Wynns Coonawarra Estate Riesling 2003
Nose: The bouquet is rich and full with varietal Riesling aromas dominating. Lifted grapefruit blossom aromas are complexed by hints of honeysuckle and mandarin. Fresh and enticing.
Palate: Wynns Coonawarra Estate Riesling displays an intensely fruity palate with soft citrus flavours. Good acidity maintains the flavours resulting in a long and lingering finish.
Serving and Cellaring: Ready to drink and enjoy now while young and fresh or may be cellared until 2005 under ideal conditions. Perfectly suited to seafood and salad dishes.
Winemaker Sue Hodder grew up in the "red center" – Australia's outback. The red soil of Coonawarra is now her home. After graduating from Roseworthy Agricultural College in 1984, Sue started in the viticultural side of the wine industry as a Grower Liaison Officer. Making detailed assessments of vines through the year, tasting and analyzing maturing fruit and following up on the resulting wines gave Sue an appreciation of the importance of the vineyard in quality wine production.
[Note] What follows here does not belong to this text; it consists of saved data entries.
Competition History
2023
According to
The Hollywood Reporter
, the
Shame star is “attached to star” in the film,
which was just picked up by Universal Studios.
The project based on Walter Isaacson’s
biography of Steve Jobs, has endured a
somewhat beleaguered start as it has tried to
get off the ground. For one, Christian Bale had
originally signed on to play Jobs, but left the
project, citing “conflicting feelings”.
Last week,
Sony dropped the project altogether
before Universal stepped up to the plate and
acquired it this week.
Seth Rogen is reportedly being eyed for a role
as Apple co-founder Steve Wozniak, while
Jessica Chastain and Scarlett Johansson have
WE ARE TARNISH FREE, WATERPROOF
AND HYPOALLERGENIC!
Sue then made what she considers to be a logical step into winemaking. She started at Wynns Coonawarra Estate in 1993, fell in love with the winemaking region and has remained. In 1998, she became Chief Winemaker.
Distinguished by a thin, subterranean band of crumbled, red clay loam, Coonawarra is a fairly flat, otherwise unobtrusive region with a cool Mediterranean climate, actually not dissimilar to Bordeaux.
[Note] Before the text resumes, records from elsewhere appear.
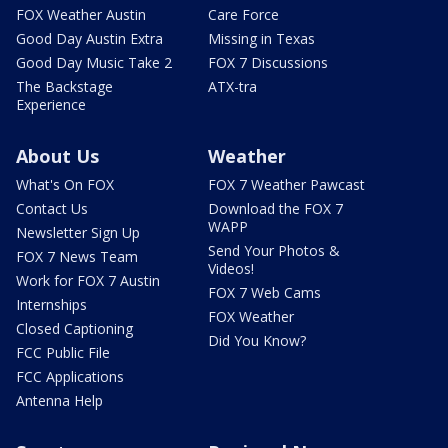
FOX Weather Austin
Care Force
Good Day Austin Extra
Missing in Texas
Good Day Music Take 2
FOX 7 Discussions
The Backstage
ATX-tra
Experience
About Us
Weather
What's On FOX
FOX 7 Weather Pawcast
Contact Us
Download the FOX 7
WAPP
Newsletter Sign Up
Send Your Photos &
FOX 7 News Team
Videos!
Work for FOX 7 Austin
FOX 7 Web Cams
Internships
FOX Weather
Closed Captioning
Did You Know?
FCC Public File
FCC Applications
Antenna Help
In Coonawarra, this unique layer of red clay is called, "terra rossa" and gets its color from iron oxide. The terra rossa soil overlies soft, penetrable limestone, in a continuous area that is part of the Limestone Coast zone of South Australia. This uncommon layering of soils creates a substrate that is both well draining and at the same time, offers good water retention to support vine roots through dry summers.
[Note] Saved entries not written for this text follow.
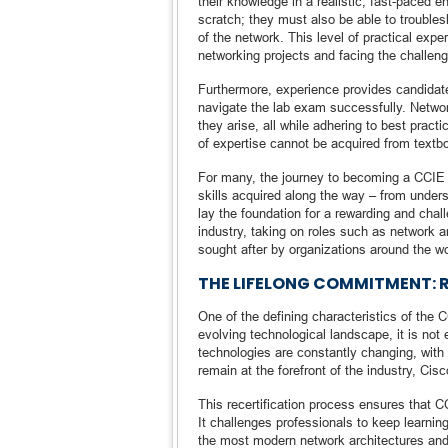
their knowledge in a realistic, fast-paced 
scratch; they must also be able to trouble
of the network. This level of practical exp
networking projects and facing the challen
Furthermore, experience provides candidate
navigate the lab exam successfully. Networ
they arise, all while adhering to best pract
of expertise cannot be acquired from textbo
For many, the journey to becoming a CCIE i
skills acquired along the way – from under
lay the foundation for a rewarding and cha
industry, taking on roles such as network ar
sought after by organizations around the wo
THE LIFELONG COMMITMENT: 
One of the defining characteristics of the CC
evolving technological landscape, it is not
technologies are constantly changing, with
remain at the forefront of the industry, Cisc
This recertification process ensures that 
It challenges professionals to keep learning
the most modern network architectures and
Not surprisingly, Coonawara experiences great success with the Bordeaux varieties, namely Cabernet Sauvignon and Merlot, but also Shiraz. However Cabernet reigns superior and accounts for half of the Coonawarra harvest each year. Coonawarra Cabernet Sauvignon develops powerful, yet polished tannins, ripe, red berry fruit and often sweet herb or dried mint qualities. The region has an increased focus on the individual expressions of single vineyards.
A regal variety of incredible purity and precision, Riesling possesses a remarkable ability to reflect the character of wherever it is grown while still maintaining easily identifiable typicity. This versatile grape can be just as enjoyable dry or sweet, young or old, still or sparkling and can age longer than nearly any other white variety. Riesling is best known in Germany and Alsace, and is also of great importance in Austria. The variety has also been particularly successful in Australia’s Clare and Eden Valleys, New Zealand, Washington, cooler regions of California, and the Finger Lakes region of New York.
In the Glass
Riesling typically produces wine with relatively low alcohol, high acidity, steely minerality and stone fruit, spice, citrus and floral notes. At its ripest, it leans towards juicy peach, nectarine and pineapple, while cooler climes produce Rieslings redolent of meyer lemon, lime and green apple. With age, Riesling can become truly revelatory, developing unique, complex aromatics, often with a hint of petrol.
Riesling is quite versatile, enjoying the company of sweet-fleshed fish like sole, most Asian food, especially Thai and Vietnamese (bottlings with some residual sugar and low alcohol are the perfect companions for dishes with substantial spice) and freshly shucked oysters. Sweeter styles work well with fruit-based desserts.
It can be difficult to discern the level of sweetness in a Riesling, and German labeling laws do not make things any easier. Look for the world “trocken” to indicate a dry wine, or “halbtrocken” or “feinherb” for off-dry. Some producers will include a helpful sweetness scale on the back label—happily, a growing trend.